(Beginning of MATERIAL SHOWN)

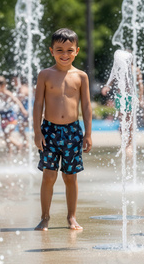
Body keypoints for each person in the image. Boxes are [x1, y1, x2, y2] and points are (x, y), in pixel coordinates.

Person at [33, 28, 92, 231]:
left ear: (76, 51)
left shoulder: (81, 76)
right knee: (49, 175)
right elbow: (38, 105)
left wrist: (88, 134)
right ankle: (45, 217)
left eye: (69, 50)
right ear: (51, 51)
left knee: (70, 176)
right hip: (49, 130)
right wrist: (37, 132)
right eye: (59, 50)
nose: (64, 54)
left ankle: (71, 217)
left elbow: (86, 106)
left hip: (73, 131)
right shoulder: (45, 75)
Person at [101, 50, 144, 159]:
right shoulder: (120, 69)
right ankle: (124, 143)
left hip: (131, 97)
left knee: (131, 121)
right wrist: (107, 86)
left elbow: (141, 85)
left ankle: (130, 143)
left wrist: (141, 97)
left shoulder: (136, 70)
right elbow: (112, 78)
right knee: (122, 121)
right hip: (121, 97)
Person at [0, 76, 28, 154]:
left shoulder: (7, 93)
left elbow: (17, 101)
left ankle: (18, 145)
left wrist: (23, 110)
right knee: (5, 137)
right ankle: (10, 153)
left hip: (11, 118)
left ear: (3, 86)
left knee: (6, 134)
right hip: (4, 118)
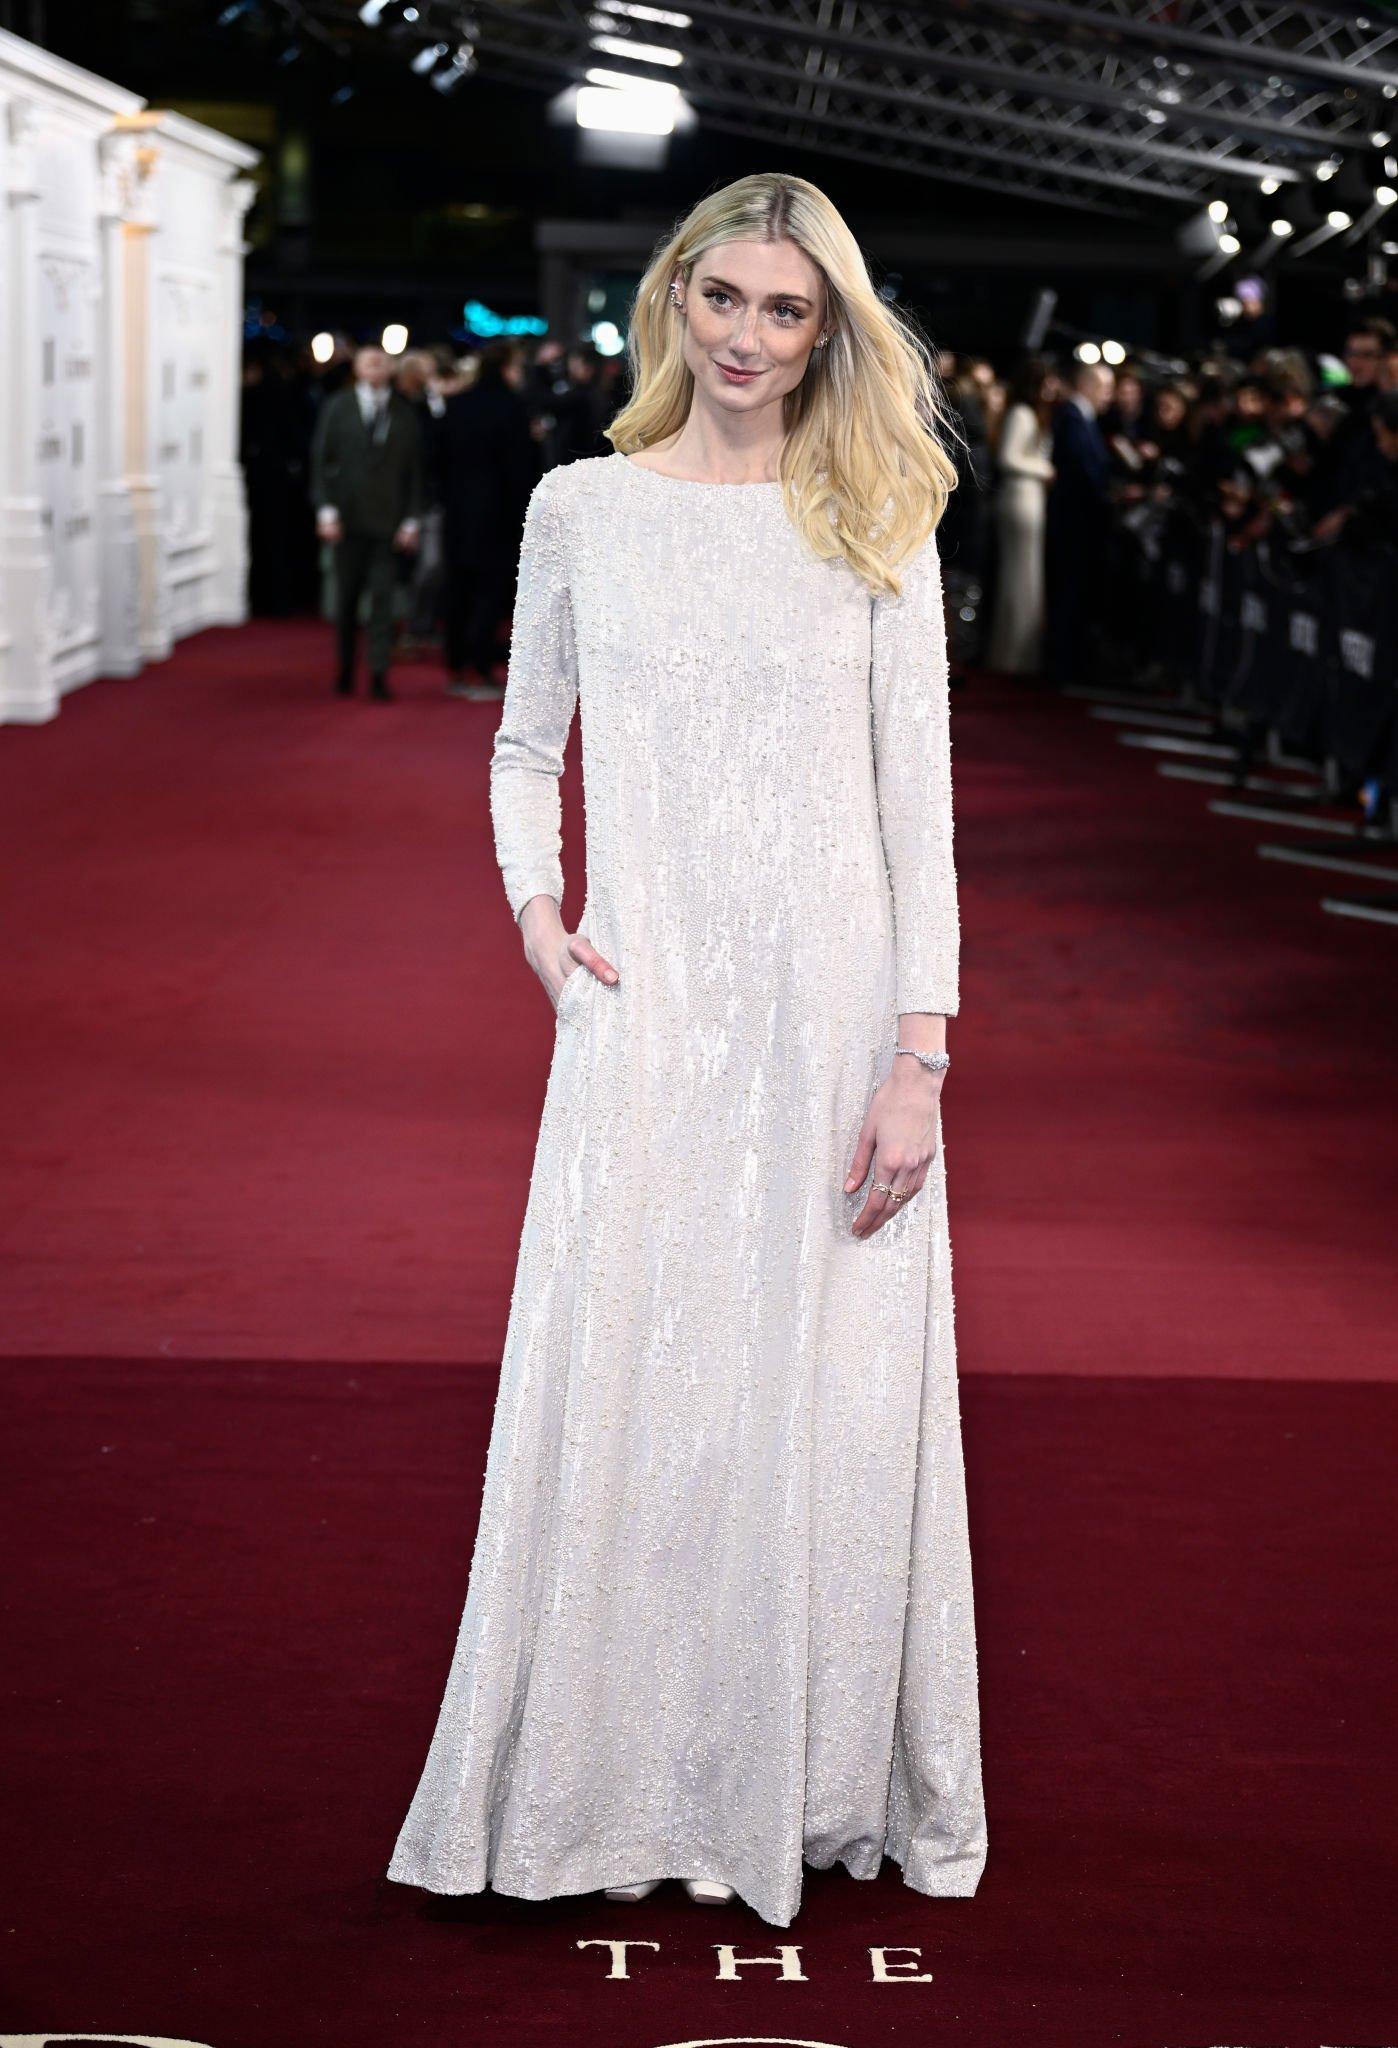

(End of MATERIAL SHOWN)

WHAT TO WORK ON ▸
Each record is to be copied word for word, with no images carried over.

ANSWER TO THIS TASK ▸
Body keypoints for each person in the image. Boxes are [x1, y1, x2, y2] and points are (x, y), in pixel coordinates.

Person at [33, 28, 92, 231]:
left ear: (76, 51)
left shoulder: (81, 76)
right knee: (49, 175)
right elbow: (38, 105)
left wrist: (88, 134)
right ankle: (45, 217)
left eye: (69, 50)
right ear: (51, 51)
left knee: (70, 176)
right hip: (49, 130)
right wrist: (37, 132)
right eye: (59, 50)
nose: (64, 54)
left ankle: (71, 217)
left elbow: (86, 106)
left hip: (73, 131)
right shoulder: (45, 75)
Person at [101, 50, 144, 159]:
right shoulder: (120, 69)
right ankle: (124, 143)
left hip: (131, 97)
left knee: (131, 121)
right wrist: (107, 86)
left elbow: (141, 85)
left ankle: (130, 143)
left wrist: (141, 97)
left shoulder: (136, 70)
right elbow: (112, 78)
right knee: (122, 121)
right hip: (121, 97)
Person at [0, 76, 28, 154]:
left shoulder: (7, 93)
left elbow: (17, 101)
left ankle: (18, 145)
left wrist: (23, 110)
right knee: (5, 137)
right ankle: (10, 153)
left hip: (11, 118)
left ear: (3, 86)
left knee: (6, 134)
right hip: (4, 118)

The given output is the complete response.